2.         Ajarkan anak untuk menjadi proaktif

Mulai sejak kecil, orangtua harus mendidik anak untuk menjadi proaktif. Dengan menjadi pribadi yang proaktif dan cepat tanggap terhadap semua situasi. Nantinya anak dapat membantu dirinya sendiri ketika ia menghadapi masalah serta anak juga dapat membantu orang lain ketika orang tersebut kesulitan.

3.         Mengajarkan anak untuk menyelesaikan masalah

Pemecahan masalah merupakan keterampilan yang tidak hanya melatih pikiran untuk berpikir, tetapi juga memperkenalkan bahwa masalah dan rintangan dapat diatasi  atau dipecahkan. Contoh, kita bisa melibatkan anak dalam permainan teka teki.

4.         Yakinkan bahwa pikiran positif merupakan kunci

Menjadi positif dalam kehidupan merupakan hal yang sangat penting. Pandangan positif dapat membantu anak menjadi tangguh di kemudian hari. Contoh, bagaimana membuat anak menjadi positif adalah dengan memuji dia ketika ia telah melakukan sesuatu yang benar. Jadi ketika ia sedang mengalami sesuatu kesulitan, ia akan memikirkan itu sebagai sebuah tantangan dan ia akan berusaha untuk menyelesaikannya. Anak akan tahu bahwa ada reward yang menanti jika ia berhasil melalui kesulitan tersebut

5.         Bunda harus belajar mengatakan kata ‘tidak’ pada anak

Semua orang tua pasti ingin memenuhi semua kebutuhan dan keinginan anaknya. Tetapi sebenarnya tindakan itu tidak terlalu baik. Memenuhi kebutuhan anak penting, akan tetapi bila orang tua memenuhi semua keinginannya maka itu akan menjadikan anak pribadi yang manja. Contoh, ketika anak merengek meminta bunda untuk membelikannya mainan, tetapi sebenarnya mainan anak sudah banyak di rumah. Bunda harus menolaknya.
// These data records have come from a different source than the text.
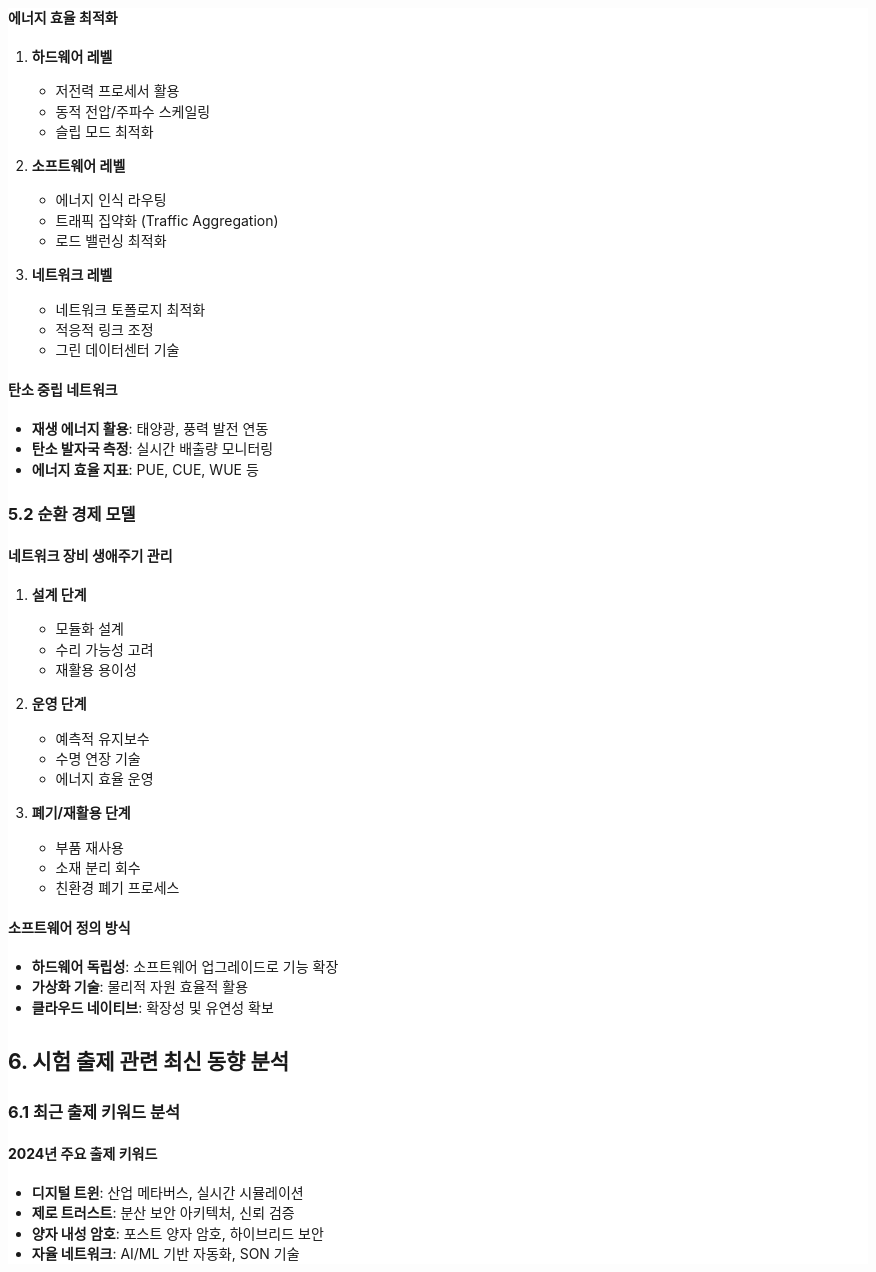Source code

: #### 에너지 효율 최적화
1. **하드웨어 레벨**
   - 저전력 프로세서 활용
   - 동적 전압/주파수 스케일링
   - 슬립 모드 최적화

2. **소프트웨어 레벨**
   - 에너지 인식 라우팅
   - 트래픽 집약화 (Traffic Aggregation)
   - 로드 밸런싱 최적화

3. **네트워크 레벨**
   - 네트워크 토폴로지 최적화
   - 적응적 링크 조정
   - 그린 데이터센터 기술

#### 탄소 중립 네트워크
- **재생 에너지 활용**: 태양광, 풍력 발전 연동
- **탄소 발자국 측정**: 실시간 배출량 모니터링
- **에너지 효율 지표**: PUE, CUE, WUE 등

### 5.2 순환 경제 모델

#### 네트워크 장비 생애주기 관리
1. **설계 단계**
   - 모듈화 설계
   - 수리 가능성 고려
   - 재활용 용이성

2. **운영 단계**
   - 예측적 유지보수
   - 수명 연장 기술
   - 에너지 효율 운영

3. **폐기/재활용 단계**
   - 부품 재사용
   - 소재 분리 회수
   - 친환경 폐기 프로세스

#### 소프트웨어 정의 방식
- **하드웨어 독립성**: 소프트웨어 업그레이드로 기능 확장
- **가상화 기술**: 물리적 자원 효율적 활용
- **클라우드 네이티브**: 확장성 및 유연성 확보

## 6. 시험 출제 관련 최신 동향 분석

### 6.1 최근 출제 키워드 분석

#### 2024년 주요 출제 키워드
- **디지털 트윈**: 산업 메타버스, 실시간 시뮬레이션
- **제로 트러스트**: 분산 보안 아키텍처, 신뢰 검증
- **양자 내성 암호**: 포스트 양자 암호, 하이브리드 보안
- **자율 네트워크**: AI/ML 기반 자동화, SON 기술
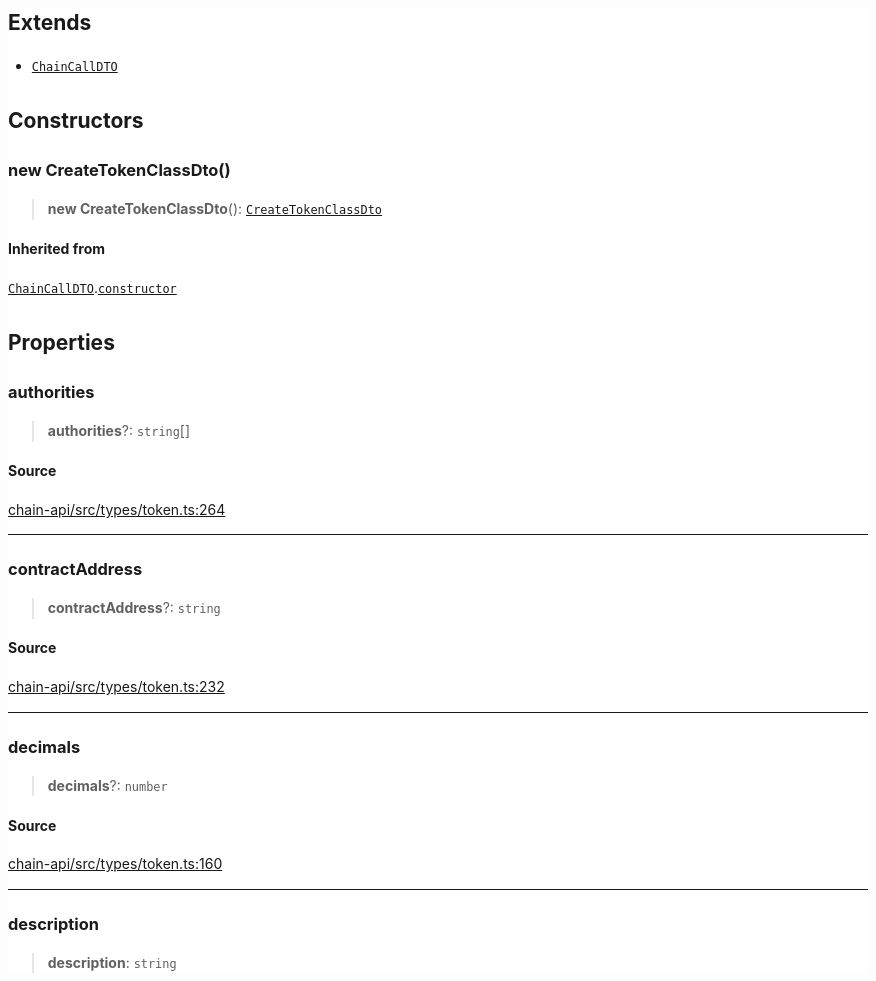 ## Extends

- [`ChainCallDTO`](ChainCallDTO.md)

## Constructors

### new CreateTokenClassDto()

> **new CreateTokenClassDto**(): [`CreateTokenClassDto`](CreateTokenClassDto.md)

#### Inherited from

[`ChainCallDTO`](ChainCallDTO.md).[`constructor`](ChainCallDTO.md#constructors)

## Properties

### authorities

> **authorities**?: `string`[]

#### Source

[chain-api/src/types/token.ts:264](https://github.com/GalaChain/sdk/blob/bcbbb18/chain-api/src/types/token.ts#L264)

***

### contractAddress

> **contractAddress**?: `string`

#### Source

[chain-api/src/types/token.ts:232](https://github.com/GalaChain/sdk/blob/bcbbb18/chain-api/src/types/token.ts#L232)

***

### decimals

> **decimals**?: `number`

#### Source

[chain-api/src/types/token.ts:160](https://github.com/GalaChain/sdk/blob/bcbbb18/chain-api/src/types/token.ts#L160)

***

### description

> **description**: `string`
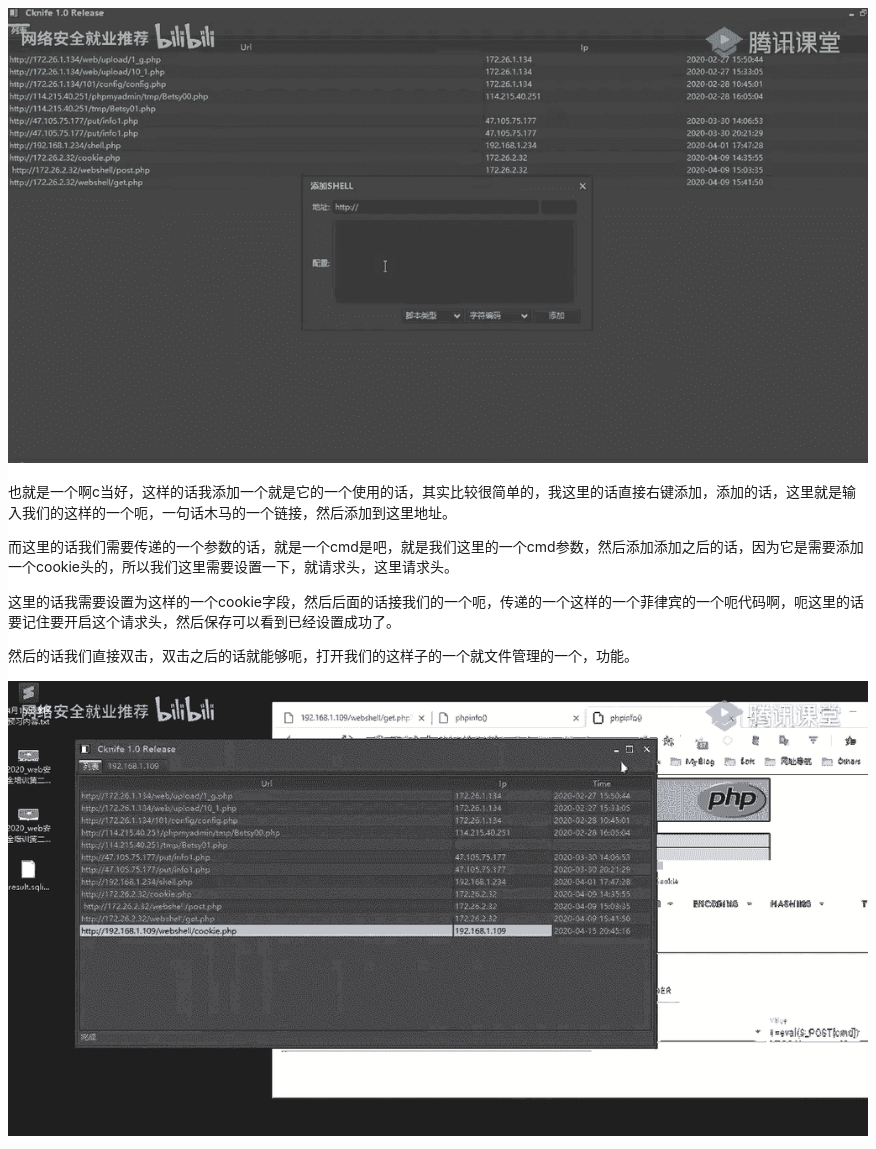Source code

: ![](img/3ec91e75fff5698df2b49f305d72fcaa_49.png)

也就是一个啊c当好，这样的话我添加一个就是它的一个使用的话，其实比较很简单的，我这里的话直接右键添加，添加的话，这里就是输入我们的这样的一个呃，一句话木马的一个链接，然后添加到这里地址。

而这里的话我们需要传递的一个参数的话，就是一个cmd是吧，就是我们这里的一个cmd参数，然后添加添加之后的话，因为它是需要添加一个cookie头的，所以我们这里需要设置一下，就请求头，这里请求头。

这里的话我需要设置为这样的一个cookie字段，然后后面的话接我们的一个呃，传递的一个这样的一个菲律宾的一个呃代码啊，呃这里的话要记住要开启这个请求头，然后保存可以看到已经设置成功了。

然后的话我们直接双击，双击之后的话就能够呃，打开我们的这样子的一个就文件管理的一个，功能。

![](img/3ec91e75fff5698df2b49f305d72fcaa_51.png)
Jelaskan kepadanya bahwa ia sudah memiliki banyak mainan dan ia harus bersyukur.

6.         Jelaskan, jangan memaksa

Semua orang tidak ada yang suka apabila dipaksa. Apalagi anak kecil yang emosinya masih sangat labil, pasti ketika ia dipaksa maka ia akan membangkang. Contohnya, daripada menetapkan aturan anak tidak boleh tidur lebih dari jam 21.00, lebih baik bunda menjelaskan mengapa ia tidak boleh tidur malam-malam dan apa bahayanya.